Raiders coach John Noonan said the fact that his team did not need a three-point shot in that situation helped, as it opened up other options on the play. The original recipient was supposed to be Kailyn Kampert, but she suggested Williams instead. Score one for Kampert, a freshman.
The Raiders led by 10 at halftime, 28-18, but the Vikings, playing without their best outside shooter, guard Gabby Julian, mounted two furious second-half comebacks. St. Elizabeth stormed out of the gate after the intermission, scoring the first 11 points of the third quarter to turn the deficit into a one-point lead.
Despite finding their scoring touch, St. Elizabeth was able to cut just two points off the halftime deficit. No matter. The Vikings opened the final quarter on an 8-0 run, tying the game at 45.
Noonan opted not to call a timeout during either run, saying he wanted to find out more about his players.

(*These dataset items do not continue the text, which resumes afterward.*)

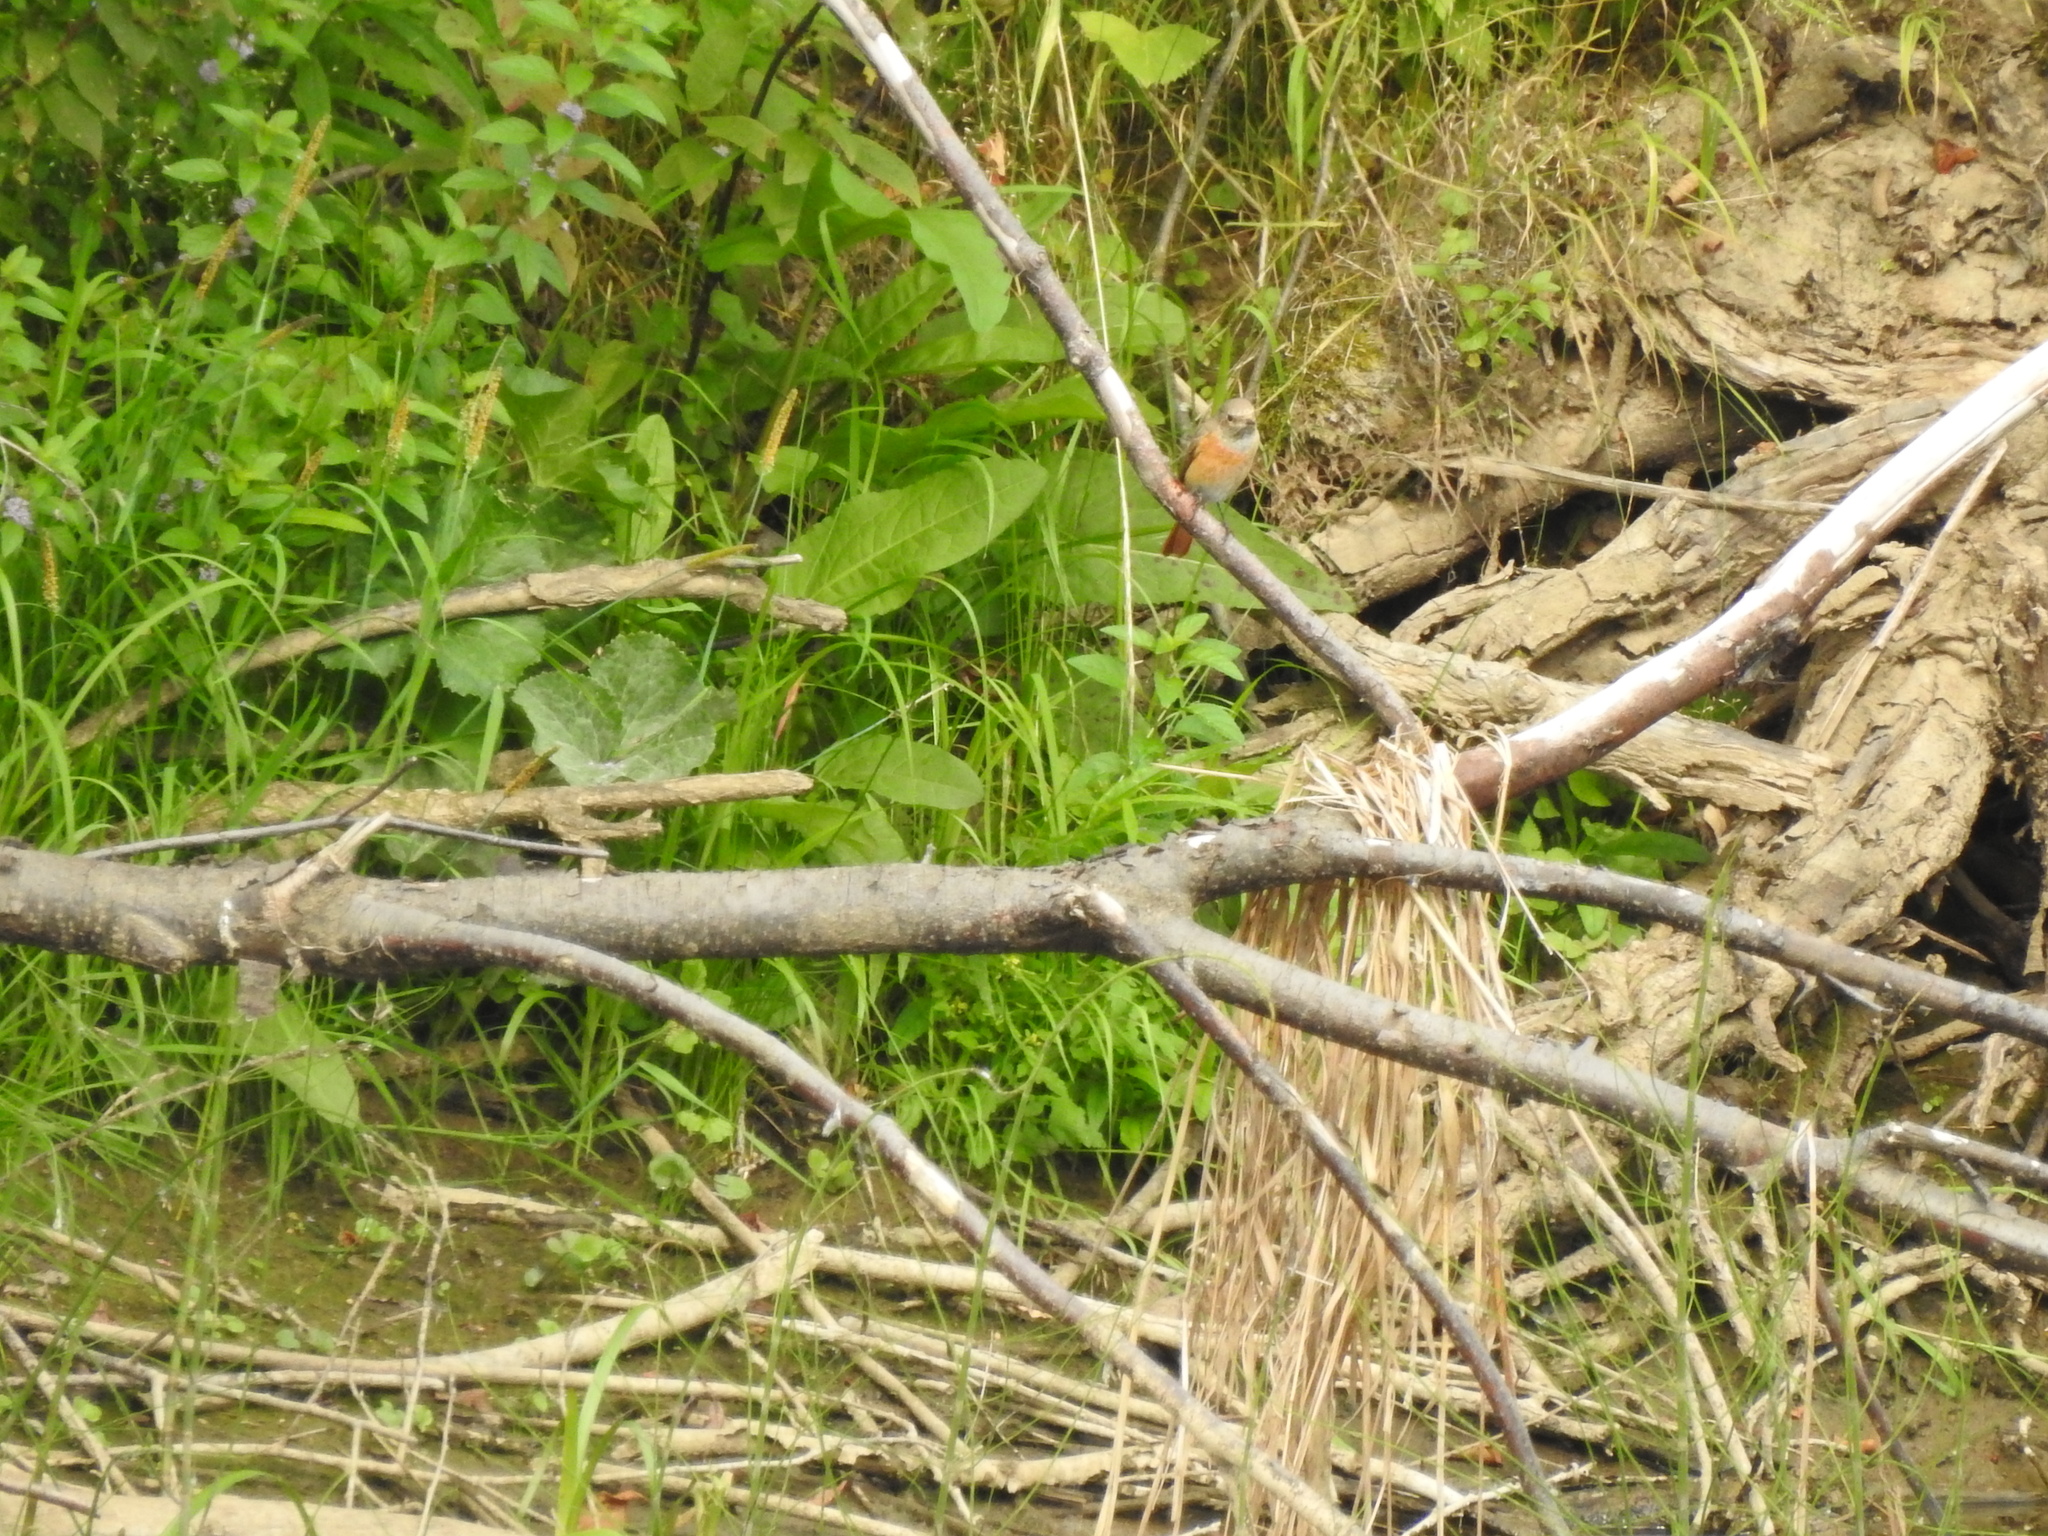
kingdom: Animalia
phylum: Chordata
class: Aves
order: Passeriformes
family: Muscicapidae
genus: Phoenicurus
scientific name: Phoenicurus phoenicurus
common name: Common redstart
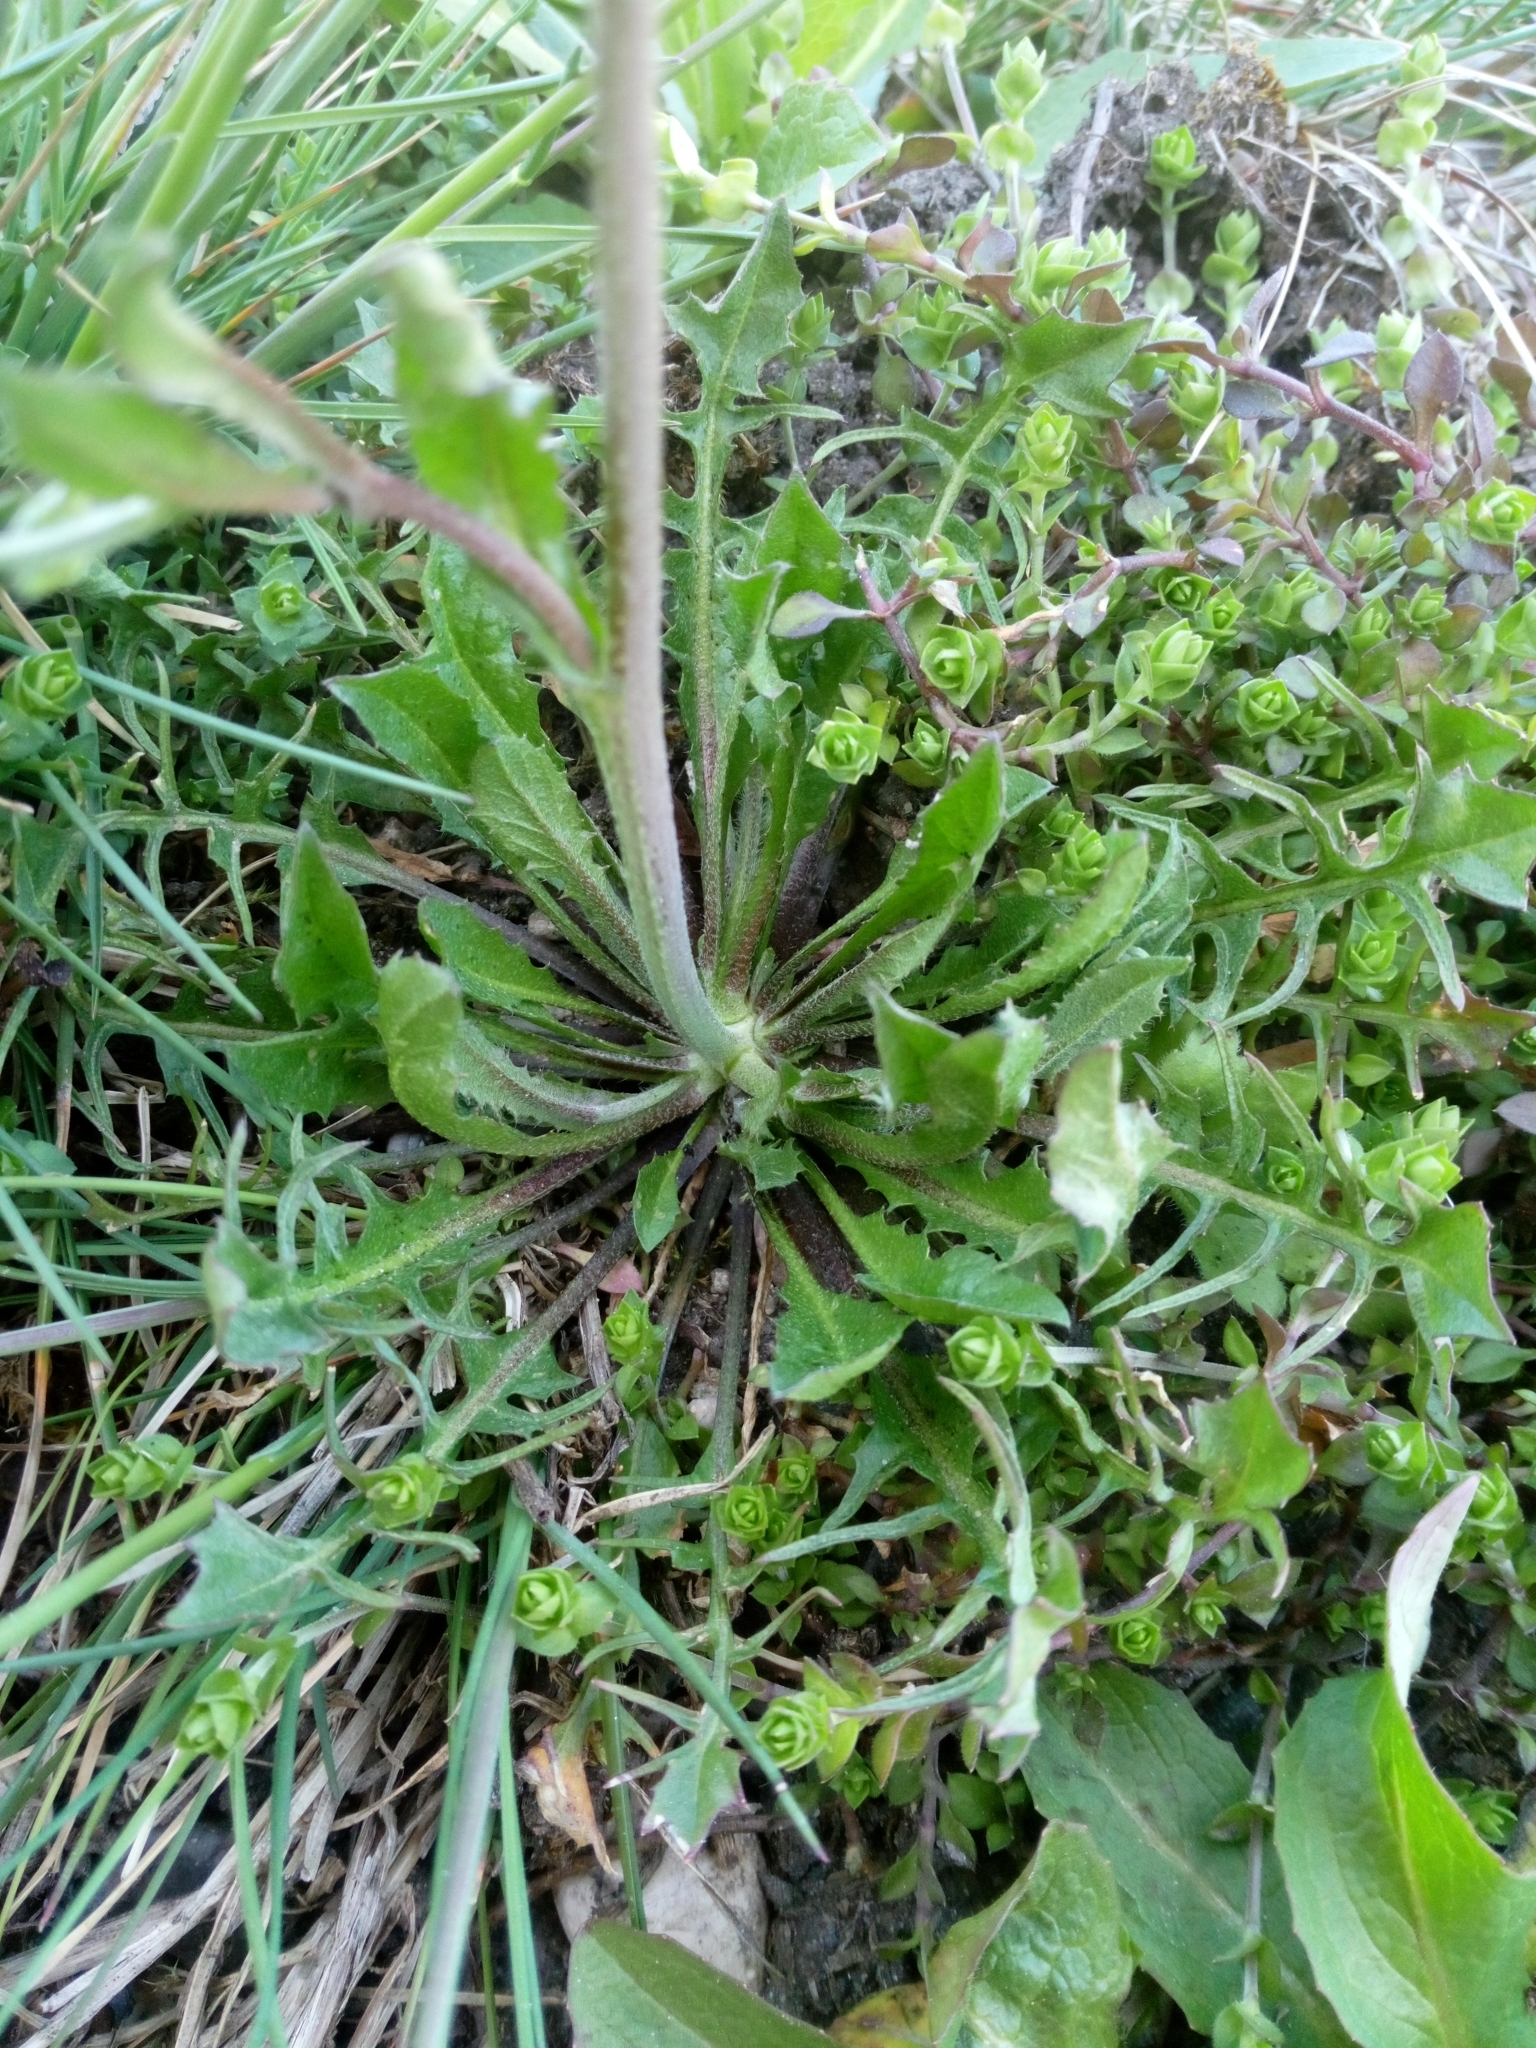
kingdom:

“Good coaches will usually call timeouts there and stop those runs, but I've always believed you try to get to the halfway point of the season and find out what kind of team you are, and that's what we're trying to figure out, who are we, what are we, how are we going to handle adversity during a game,” he said. “So we let the kids play through it. They made some plays, they made some mistakes. I think we'll learn from that.”
His counterpart for the Vikings, Tom Ferrier, said he knew his team was still in the game after the mistake-laden first half.
“They hadn't played very good or very inspired basketball at that point, but they were still only down 10 points,” Ferrier said.
With the game tied at 45, Ursuline's Laura Hurff gave her team the lead again with her lone field goal of the game, but a free throw by Sabrina Hackendorn tied the game at 47 with 1:02 to go. Ursuline regained the lead by a point on a free throw by Mary Abram with 45 seconds to go, but Hackendorn continued a strong second-half performance when she rebounded a missed shot by Jordyn Humes, took a step and a dribble away from the basket and drained a six-foot turnaround jumper off the glass. With 15 seconds left, the Vikings' comeback was nearly complete.
St. Elizabeth regained the ball with nine seconds to go when Hahn was called for charging as she drove the key, but on the ensuing possession the Vikings' Jocelyn Rodriguez missed a contested layup with five seconds remaining.
Ferrier said it was his responsibility that Rodriguez went for the layup instead of dribbling away from the basket after catching the long inbounds pass.
“I'll take responsibility on that,” he said. “In the huddle we didn't say when you get possession to bring it out. That's a set play, and we've never ever said get possession and then run the clock out.”
Ursuline inbounded the ball once from the far side of halfcourt, but the ball was knocked out of bounds. That set up the final play, which originated in front of the Ursuline bench, and Hahn and Williams connected for the winner.
Besides Hahn's 20, the Raiders got 14 points from Abram, 11 from Williams, three from Hurff and two from Kampert. Alex Thomas led the Vikings with 16 points, 11 of them in the first half, when she was most of her team's offense. The other scorers for St. Elizabeth included Hackendorn with 13, Rodriguez and Macy Robinson with eight each and Humes with four.
Ursuline hosts Padua Wednesday at 7:15 p.m., while the Vikings are home vs. Sussex Central Friday at 5 p.m. Julian, nursing a sprained ankle, will play in that game.